Gene Cooper prays near the corner of Walnut and School streets in downtown Lodi on most Mondays, Wednesdays and Fridays from 11 a.m. to noon. The disabled veteran has been praying for the city of Lodi and its residents for the past two years. (Amy Weddell/News-Sentinel)
He does the same thing from 2 to 3 p.m. on the same days at Hammer Lane and Lower Sacramento Road in Stockton.
"I'm praying for the salvation of Lodi and Stockton," said Cooper, a Stockton resident. "There's a lot of people who don't know the Lord; I'm not in a big hurry to let people go to hell."
And hell is the destination Cooper believes that anyone who doesn't acknowledge Jesus Christ as the Lord and Savior is headed.
Cooper said he prays outside rain or shine, unless it is just too wet or cold. Then he will pray at home for the same period of time. Sometimes he prays out loud; other times, he prays silently.
Cooper said he started praying in public one day a week about two years ago.
"It was a fight; I didn't want to do it," Cooper said. "It's not an easy thing to do, kneel down on a sidewalk. I just really felt the Lord wanted me to do it."
Cooper said he gets a variety of reactions.
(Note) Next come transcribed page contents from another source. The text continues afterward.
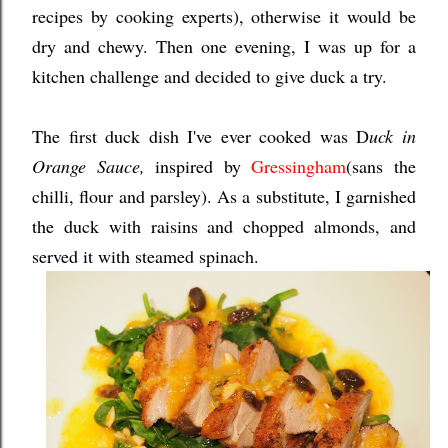
recipes by cooking experts), otherwise it would be
dry and chewy. Then one evening, I was up for a
kitchen challenge and decided to give duck a try.
The first duck dish I've ever cooked was D
uck in
Orange Sauce,
inspired by
Gressingham
(sans the
chilli, flour and parsley). As a substitute, I garnished
the duck with raisins and chopped almonds, and
served it with steamed spinach.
"I get people cussing at me," he said. "I get people who are really nice. People will bring me sodas. I've had nurses grab my hand and ask, 'Am I all right?'"
One time, a couple of nurses took his pulse and asked if he'd had a stroke, a gesture Cooper described as "really sweet."
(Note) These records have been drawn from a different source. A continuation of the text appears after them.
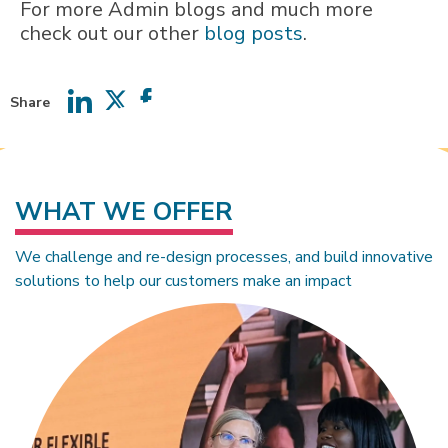
For more Admin blogs and much more
check out our other
blog posts
.
Share
Share
Share
Share
on
on
on
LinkedIn
Twitter
Facebook
WHAT WE OFFER
We challenge and re-design processes, and build innovative
solutions to help our customers make an impact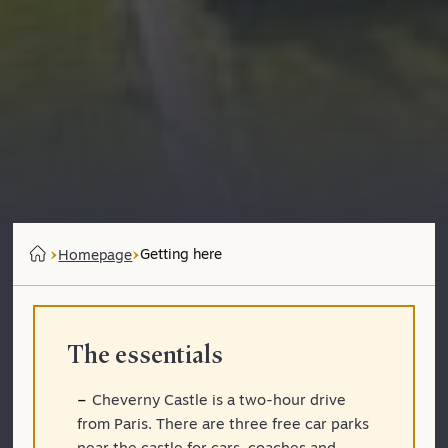
Getting here
Homepage
The essentials
Cheverny Castle is a two-hour drive
from Paris. There are three free car parks
near the castle for cars, coaches and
"I've only had one person tell me, 'Praying is worthless,'" Cooper said. "More people have said, 'Please pray for us. We need it.'"
The comment that praying is worthless was the only reaction Cooper said he has received from a non-Christian.
A Vietnam veteran, Cooper is fully disabled from Agent Orange, said his pastor, Chan Keith of Westside Assembly in Lodi.
"Gene's a real good guy," Keith said. "Gene's a guy who decided to be a victor and not a victim. He accomplished that through his faith in Christ."
Cooper is often in enormous pain, but he hasn't allowed it to rule his life, Keith said.
"I had a battery blow up in my face (in Vietnam)," Cooper said.
He also had his back broken three times during his 17-year career in the Army, which included tours of duty in Vietnam in 1966-67 and in 1970-71. Cooper retired with full disability in 1977.
Cooper said he found the Lord during his Army career.
"I found that out in 'Nam," he said. "There's no such thing as an atheist in a foxhole."
As much as he's devoted to his prayer schedule in Lodi, Cooper will be gone the next two weeks. The mountains are beckoning.
"It's time to get away from the concrete jungle," he said.
Copper is married and his wife, Bonnie, is the secretary to the chairperson of the Fine Arts Division at San Joaquin Delta College.
Gene Cooper has two children from a previous marriage, Peter Cooper and Elizabeth Honeycutt, both from Texas. Bonnie Cooper has a daughter from a previous marriage, Karen Cooper of Stockton. The Coopers have two grandchildren.
So, which city, Lodi or Stockton, needs the greater salvation?
"Both," Cooper replied. "One is just bigger than the other."